Since I published the first time-based strategy, Bankable ETF Strategy: Double Up, many readers wrote me that they do not believe the stock market is going to go much higher and that the environment may drastically change in favour of the bears. They wanted to know if there is a time-based strategy that exploits the bearish price movements in the index ETFs. Here is the bearish time-based strategy that is applicable to both (SPY) and (DIA).
The Hidden Bear Strategy
Hidden Bear consists of 2 simple rules:
1. Go short on the 13th trading day every month except March, April, November and December
2. Hold the position for 5 days and exit on the 6th trading day at open
Here is a chart of SPY with the net points gained per share by Hidden Bear since early 1993.

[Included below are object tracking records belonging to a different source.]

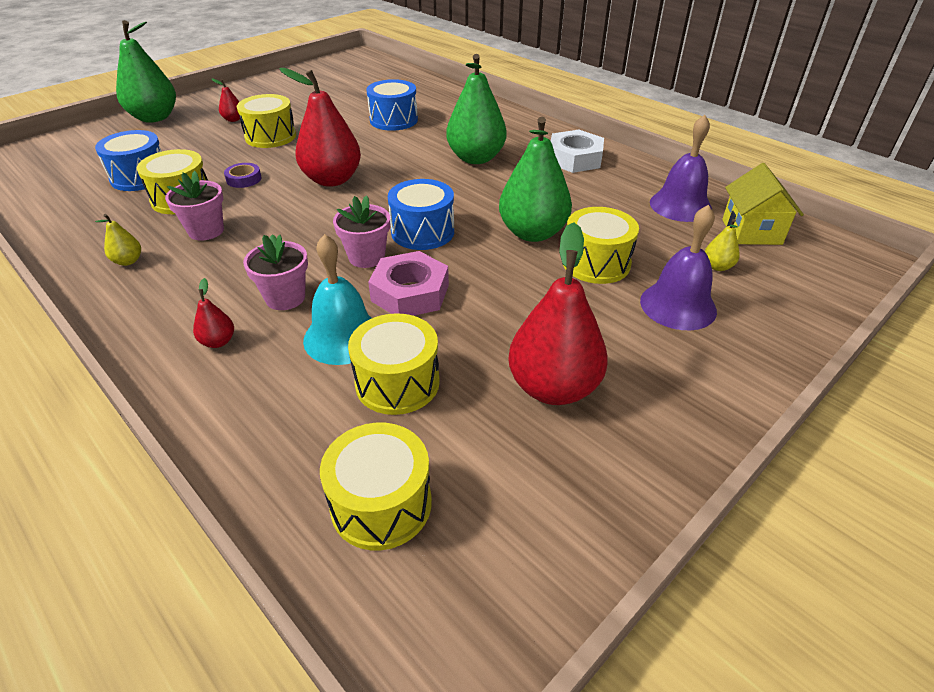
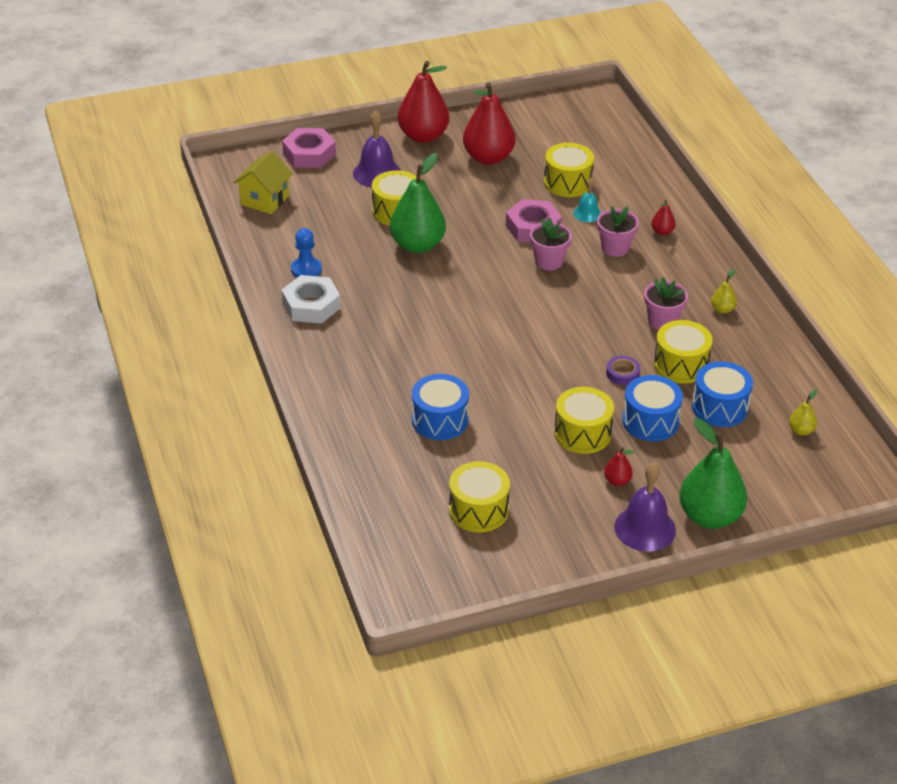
camera: 155 degrees left, 0 degrees up
(332, 180) = (543, 347): red pear -> red pear (423, 136)
(343, 337) = (587, 213): turquoise bell -> turquoise bell, size x0.57
(381, 504) = (598, 142): yellow drum -> yellow drum (478, 510)
(422, 232) = (497, 270): blue drum -> blue drum (650, 421)
(476, 158) = (398, 334): green pear -> none
(616, 182) = (306, 269): none -> blue pawn
(680, 205) = (284, 234): purple bell -> purple bell (645, 528)
(717, 266) = (322, 186): yellow pear -> yellow pear (801, 431)
(795, 305) = (309, 154): none -> pink nut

As a raw model, it is impressive in several aspects:
1. Profitable in both bullish and bearish environment
2. Flat, as oppose to significant drawdown, during low volatility period
3. Holding a position more than 3 days making it in compliance with the PDT rule
4. Making more than Buy-n-hold while stayed in the market 16% of the time only
When the strategy is applied onto , it is even more impressive. Following is a chart of DIA and the net points gained since 1998.
Similar to the first strategy, the entry and exit rules are not optimized. They are discovered from distribution analysis. It is very likely you can squeeze extra profit from the model by improving the rules to take into account situational conditions.
March and April are excluded because 2 strong structural events during that time, tax return filing and first quarter earnings reports, both have strong bullish bias making those months bad candidates to go short.
November and December are excluded because of the classic end of year rally bias often enforce a strong upward drift in those months.